- Study material
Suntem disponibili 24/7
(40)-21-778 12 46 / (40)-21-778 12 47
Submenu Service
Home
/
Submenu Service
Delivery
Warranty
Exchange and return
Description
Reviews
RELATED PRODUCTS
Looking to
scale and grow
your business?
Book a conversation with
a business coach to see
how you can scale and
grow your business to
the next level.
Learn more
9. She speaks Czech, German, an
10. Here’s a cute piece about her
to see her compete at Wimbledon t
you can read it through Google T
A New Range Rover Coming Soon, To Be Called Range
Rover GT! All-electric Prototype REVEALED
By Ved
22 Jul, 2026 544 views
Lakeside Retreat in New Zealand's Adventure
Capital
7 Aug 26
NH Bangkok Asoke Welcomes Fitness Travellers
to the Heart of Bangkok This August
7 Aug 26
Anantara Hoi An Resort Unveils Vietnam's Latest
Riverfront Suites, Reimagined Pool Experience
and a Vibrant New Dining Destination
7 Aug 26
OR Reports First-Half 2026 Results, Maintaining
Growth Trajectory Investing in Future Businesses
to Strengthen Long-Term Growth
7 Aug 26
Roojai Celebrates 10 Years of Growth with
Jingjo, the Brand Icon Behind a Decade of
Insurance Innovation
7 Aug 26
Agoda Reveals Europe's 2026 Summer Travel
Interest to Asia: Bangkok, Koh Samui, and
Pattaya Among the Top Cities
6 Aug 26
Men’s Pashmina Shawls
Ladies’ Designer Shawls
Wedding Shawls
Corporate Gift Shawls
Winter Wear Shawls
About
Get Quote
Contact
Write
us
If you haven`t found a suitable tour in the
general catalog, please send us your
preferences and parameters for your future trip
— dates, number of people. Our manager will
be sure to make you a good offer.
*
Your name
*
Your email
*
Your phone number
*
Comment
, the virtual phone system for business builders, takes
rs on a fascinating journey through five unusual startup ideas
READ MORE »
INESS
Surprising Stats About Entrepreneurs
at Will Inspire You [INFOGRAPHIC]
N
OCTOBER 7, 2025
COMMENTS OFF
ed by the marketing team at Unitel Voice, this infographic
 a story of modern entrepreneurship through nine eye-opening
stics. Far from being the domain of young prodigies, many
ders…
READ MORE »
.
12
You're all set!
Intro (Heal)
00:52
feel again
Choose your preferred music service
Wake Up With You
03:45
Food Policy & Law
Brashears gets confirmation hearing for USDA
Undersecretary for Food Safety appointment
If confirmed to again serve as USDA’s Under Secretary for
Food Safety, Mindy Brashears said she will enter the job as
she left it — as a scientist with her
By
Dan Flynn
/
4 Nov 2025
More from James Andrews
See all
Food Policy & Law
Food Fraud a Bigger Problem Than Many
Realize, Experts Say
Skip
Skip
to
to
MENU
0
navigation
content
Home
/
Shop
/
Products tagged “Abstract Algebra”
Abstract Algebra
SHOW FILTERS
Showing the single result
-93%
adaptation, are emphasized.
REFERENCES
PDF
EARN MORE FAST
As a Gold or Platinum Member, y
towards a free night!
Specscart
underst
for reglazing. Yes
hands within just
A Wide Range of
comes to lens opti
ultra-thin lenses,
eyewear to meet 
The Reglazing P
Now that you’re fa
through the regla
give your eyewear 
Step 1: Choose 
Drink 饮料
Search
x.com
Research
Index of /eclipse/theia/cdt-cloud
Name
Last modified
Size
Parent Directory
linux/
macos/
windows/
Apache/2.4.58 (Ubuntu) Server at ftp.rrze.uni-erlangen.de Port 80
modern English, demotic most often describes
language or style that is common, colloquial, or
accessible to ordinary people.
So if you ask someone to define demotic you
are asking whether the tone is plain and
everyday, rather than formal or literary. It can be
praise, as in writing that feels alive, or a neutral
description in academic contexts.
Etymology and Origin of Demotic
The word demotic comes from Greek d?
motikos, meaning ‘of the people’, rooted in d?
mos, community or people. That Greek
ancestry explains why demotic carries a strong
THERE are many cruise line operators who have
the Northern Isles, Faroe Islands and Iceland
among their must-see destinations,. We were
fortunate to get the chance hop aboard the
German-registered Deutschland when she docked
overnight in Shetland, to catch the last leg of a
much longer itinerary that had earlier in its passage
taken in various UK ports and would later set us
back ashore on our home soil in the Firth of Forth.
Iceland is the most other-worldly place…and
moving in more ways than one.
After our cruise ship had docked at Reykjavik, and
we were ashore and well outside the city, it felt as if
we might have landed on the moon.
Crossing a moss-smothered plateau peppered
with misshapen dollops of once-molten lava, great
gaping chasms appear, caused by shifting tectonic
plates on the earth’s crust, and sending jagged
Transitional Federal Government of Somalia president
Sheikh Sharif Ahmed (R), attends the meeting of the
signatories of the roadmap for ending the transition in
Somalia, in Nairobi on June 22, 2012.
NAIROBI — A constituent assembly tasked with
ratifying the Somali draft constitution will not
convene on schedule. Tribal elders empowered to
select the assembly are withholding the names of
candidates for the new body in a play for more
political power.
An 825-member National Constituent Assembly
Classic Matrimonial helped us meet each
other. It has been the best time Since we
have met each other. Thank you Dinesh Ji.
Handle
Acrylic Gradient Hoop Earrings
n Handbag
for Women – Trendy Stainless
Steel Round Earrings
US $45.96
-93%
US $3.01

- What you will do
For this exercise, give the entries above again with no difference at all.

- Exercise response
Suntem disponibili 24/7
(40)-21-778 12 46 / (40)-21-778 12 47
Submenu Service
Home
/
Submenu Service
Delivery
Warranty
Exchange and return
Description
Reviews
RELATED PRODUCTS
Looking to
scale and grow
your business?
Book a conversation with
a business coach to see
how you can scale and
grow your business to
the next level.
Learn more
9. She speaks Czech, German, an
10. Here’s a cute piece about her
to see her compete at Wimbledon t
you can read it through Google T
A New Range Rover Coming Soon, To Be Called Range
Rover GT! All-electric Prototype REVEALED
By Ved
22 Jul, 2026 544 views
Lakeside Retreat in New Zealand's Adventure
Capital
7 Aug 26
NH Bangkok Asoke Welcomes Fitness Travellers
to the Heart of Bangkok This August
7 Aug 26
Anantara Hoi An Resort Unveils Vietnam's Latest
Riverfront Suites, Reimagined Pool Experience
and a Vibrant New Dining Destination
7 Aug 26
OR Reports First-Half 2026 Results, Maintaining
Growth Trajectory Investing in Future Businesses
to Strengthen Long-Term Growth
7 Aug 26
Roojai Celebrates 10 Years of Growth with
Jingjo, the Brand Icon Behind a Decade of
Insurance Innovation
7 Aug 26
Agoda Reveals Europe's 2026 Summer Travel
Interest to Asia: Bangkok, Koh Samui, and
Pattaya Among the Top Cities
6 Aug 26
Men’s Pashmina Shawls
Ladies’ Designer Shawls
Wedding Shawls
Corporate Gift Shawls
Winter Wear Shawls
About
Get Quote
Contact
Write
us
If you haven`t found a suitable tour in the
general catalog, please send us your
preferences and parameters for your future trip
— dates, number of people. Our manager will
be sure to make you a good offer.
*
Your name
*
Your email
*
Your phone number
*
Comment
, the virtual phone system for business builders, takes
rs on a fascinating journey through five unusual startup ideas
READ MORE »
INESS
Surprising Stats About Entrepreneurs
at Will Inspire You [INFOGRAPHIC]
N
OCTOBER 7, 2025
COMMENTS OFF
ed by the marketing team at Unitel Voice, this infographic
 a story of modern entrepreneurship through nine eye-opening
stics. Far from being the domain of young prodigies, many
ders…
READ MORE »
.
12
You're all set!
Intro (Heal)
00:52
feel again
Choose your preferred music service
Wake Up With You
03:45
Food Policy & Law
Brashears gets confirmation hearing for USDA
Undersecretary for Food Safety appointment
If confirmed to again serve as USDA’s Under Secretary for
Food Safety, Mindy Brashears said she will enter the job as
she left it — as a scientist with her
By
Dan Flynn
/
4 Nov 2025
More from James Andrews
See all
Food Policy & Law
Food Fraud a Bigger Problem Than Many
Realize, Experts Say
Skip
Skip
to
to
MENU
0
navigation
content
Home
/
Shop
/
Products tagged “Abstract Algebra”
Abstract Algebra
SHOW FILTERS
Showing the single result
-93%
adaptation, are emphasized.
REFERENCES
PDF
EARN MORE FAST
As a Gold or Platinum Member, y
towards a free night!
Specscart
underst
for reglazing. Yes
hands within just
A Wide Range of
comes to lens opti
ultra-thin lenses,
eyewear to meet 
The Reglazing P
Now that you’re fa
through the regla
give your eyewear 
Step 1: Choose 
Drink 饮料
Search
x.com
Research
Index of /eclipse/theia/cdt-cloud
Name
Last modified
Size
Parent Directory
linux/
macos/
windows/
Apache/2.4.58 (Ubuntu) Server at ftp.rrze.uni-erlangen.de Port 80
modern English, demotic most often describes
language or style that is common, colloquial, or
accessible to ordinary people.
So if you ask someone to define demotic you
are asking whether the tone is plain and
everyday, rather than formal or literary. It can be
praise, as in writing that feels alive, or a neutral
description in academic contexts.
Etymology and Origin of Demotic
The word demotic comes from Greek d?
motikos, meaning ‘of the people’, rooted in d?
mos, community or people. That Greek
ancestry explains why demotic carries a strong
THERE are many cruise line operators who have
the Northern Isles, Faroe Islands and Iceland
among their must-see destinations,. We were
fortunate to get the chance hop aboard the
German-registered Deutschland when she docked
overnight in Shetland, to catch the last leg of a
much longer itinerary that had earlier in its passage
taken in various UK ports and would later set us
back ashore on our home soil in the Firth of Forth.
Iceland is the most other-worldly place…and
moving in more ways than one.
After our cruise ship had docked at Reykjavik, and
we were ashore and well outside the city, it felt as if
we might have landed on the moon.
Crossing a moss-smothered plateau peppered
with misshapen dollops of once-molten lava, great
gaping chasms appear, caused by shifting tectonic
plates on the earth’s crust, and sending jagged
Transitional Federal Government of Somalia president
Sheikh Sharif Ahmed (R), attends the meeting of the
signatories of the roadmap for ending the transition in
Somalia, in Nairobi on June 22, 2012.
NAIROBI — A constituent assembly tasked with
ratifying the Somali draft constitution will not
convene on schedule. Tribal elders empowered to
select the assembly are withholding the names of
candidates for the new body in a play for more
political power.
An 825-member National Constituent Assembly
Classic Matrimonial helped us meet each
other. It has been the best time Since we
have met each other. Thank you Dinesh Ji.
Handle
Acrylic Gradient Hoop Earrings
n Handbag
for Women – Trendy Stainless
Steel Round Earrings
US $45.96
-93%
US $3.01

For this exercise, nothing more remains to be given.